This week, Apple (Nasdaq: AAPL) released its Supplier Responsibility Report for 2011, which closely examines the environmental effects and working conditions at factories that contribute to building its products.
Apple reports that it boosted the number of supply chain audits by 80% this year, established new requirements for working conditions and discovered fewer cases of underage labor.
Kudos to Apple for stepping up its ethical standards.
But what really has my attention is the list of product suppliers that Apple released with the report. Something the company’s never done before.
According to Macworld, the “release of Apple’s supplier list appears to be prompted by the company joining the Fair Labor Association, a nonprofit organization that targets sweatshop conditions. Apple is the first technology company to join the FLA, which will audit Apple’s supply chain to see how it measures up against the group’s Workplace Code of Conduct.”
Whatever the reason, it shows us more clearly than ever before which companies are most likely to benefit as Apple continues to pump out smash-hit products.
The list included 156 companies, which, according to Apple, “account for more than 97% of what we pay to suppliers to manufacture our products.”
But there’s only one company on the list that has my attention right now: NXP Semiconductors (Nasdaq: NXPI).
Investors Are Placing Their Bets
If you’re a longtime Wall Street Daily reader, you know that I’ve been alerting readers to NXP’s investment potential for months now, since it’s the most direct way to play the burgeoning near-field communications (NFC) space.
You see, not only did NXP essentially invent NFC technology, but as an official Google (Nasdaq: GOOG) partner, the company’s also on tap to equip Android smartphones with the technology, just as the search giant ramps up its Google Wallet mobile payment efforts.
Now, Apple hasn’t released any official news regarding NFC. But rumors that the company has been testing the technology in iPhones have been circulating for a while.
In fact, back in August 2010, TechCrunch’s Steve Cheney reported that the tech giant was already working with NXP: “Sources tell me that Apple has built NFC-enabled iPhone prototypes using hardware from NXP Semiconductor, and is testing mobile payments today.”
And now that we see NXP clearly identified as an Apple product supplier, it could indicate that NFC will finally make it into the next iPhone version.
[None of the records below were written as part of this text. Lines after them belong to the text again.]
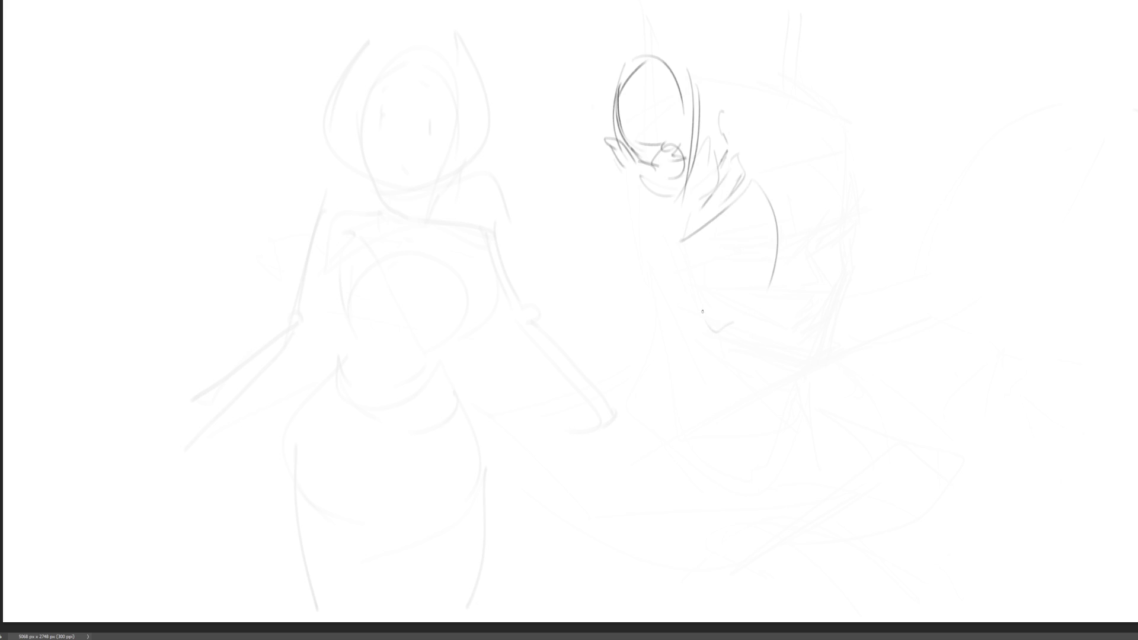
mouse_move(771, 205)
left_mouse_down()
mouse_move(794, 293)
mouse_move(813, 297)
mouse_move(807, 354)
mouse_move(827, 372)
left_mouse_up()
left_click_drag(820, 319, 858, 418)
left_click_drag(800, 357, 823, 377)
mouse_move(802, 358)
left_mouse_down()
mouse_move(874, 441)
mouse_move(885, 438)
mouse_move(885, 456)
mouse_move(783, 363)
left_mouse_up()
left_click_drag(833, 284, 813, 315)
left_click_drag(718, 176, 688, 187)
Add a hood and hair bun above the head, a brow line, and the body's folded left side.
left_click_drag(627, 61, 711, 115)
mouse_move(719, 58)
left_mouse_down()
mouse_move(714, 13)
mouse_move(727, 76)
left_mouse_up()
mouse_move(738, 71)
left_mouse_down()
mouse_move(724, 83)
mouse_move(761, 112)
left_mouse_up()
mouse_move(610, 75)
left_mouse_down()
mouse_move(620, 140)
mouse_move(679, 132)
left_mouse_up()
left_click_drag(661, 210, 711, 181)
mouse_move(664, 224)
left_mouse_down()
mouse_move(652, 232)
mouse_move(670, 265)
mouse_move(677, 330)
mouse_move(658, 246)
mouse_move(677, 330)
mouse_move(728, 355)
left_mouse_up()
mouse_move(739, 348)
left_mouse_down()
mouse_move(701, 379)
mouse_move(785, 355)
left_mouse_up()
Sketch curves under the figure and vertical leg lines beneath it.
left_click_drag(686, 348, 743, 359)
mouse_move(711, 362)
left_mouse_down()
mouse_move(777, 368)
mouse_move(763, 380)
left_mouse_up()
mouse_move(690, 354)
left_mouse_down()
mouse_move(733, 417)
mouse_move(842, 414)
left_mouse_up()
mouse_move(835, 406)
left_mouse_down()
mouse_move(857, 441)
mouse_move(830, 468)
left_mouse_up()
left_click_drag(788, 467, 754, 459)
mouse_move(711, 405)
left_mouse_down()
mouse_move(726, 468)
mouse_move(865, 465)
mouse_move(856, 500)
left_mouse_up()
left_click_drag(856, 501, 827, 499)
mouse_move(721, 374)
left_mouse_down()
mouse_move(714, 442)
mouse_move(736, 480)
left_mouse_up()
left_click_drag(711, 405, 737, 507)
mouse_move(743, 455)
left_mouse_down()
mouse_move(863, 479)
mouse_move(797, 562)
left_mouse_up()
Add diagonal torso strokes, an upper-right curve and a line down the figure's left side.
left_click_drag(854, 473, 858, 424)
left_click_drag(749, 184, 652, 250)
mouse_move(760, 171)
left_mouse_down()
mouse_move(865, 173)
mouse_move(883, 220)
left_mouse_up()
left_click_drag(824, 199, 818, 227)
left_click_drag(827, 224, 865, 200)
mouse_move(646, 243)
left_mouse_down()
mouse_move(568, 252)
mouse_move(651, 268)
left_mouse_up()
left_click_drag(648, 207, 677, 329)
left_click_drag(657, 330, 711, 418)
Which would give NXP – and the entire NFC market – a massive boost.
The fact that NXP’s shares soared as much as 12% yesterday shows that I might not be the only one who thinks so.
But there are two factors to consider before immediately crowning NXP as Apple’s go-to NFC supplier.
Beware the Competition
First of all, NXP doesn’t just produce NFC chips. It develops a range of products like smart meters that monitor energy output, drivers for efficient lighting, home automation systems and wireless infrastructure technology. And most importantly, of course, it also develops audio and interface solutions for mobile devices.
So, as there are a number of other things for which Apple might be employing NXP – Apple listing the company as an equipment supplier doesn’t necessarily mean that the next iPhone is getting NFC.
Besides, even if Apple is indeed planning on giving the iPhone 5 NFC capabilities, it’s important to keep in mind that Qualcomm and Broadcom (Nasdaq: BRCM) are Apple suppliers, as well. And both companies have also been pegged as possible candidates for Apple’s foray into near-field communications.
With that said, given its comparatively established position and unmatched security in the NFC space, my bet’s still on NXP. But we obviously can’t say for sure until we hear more details regarding Apple’s NFC game plan.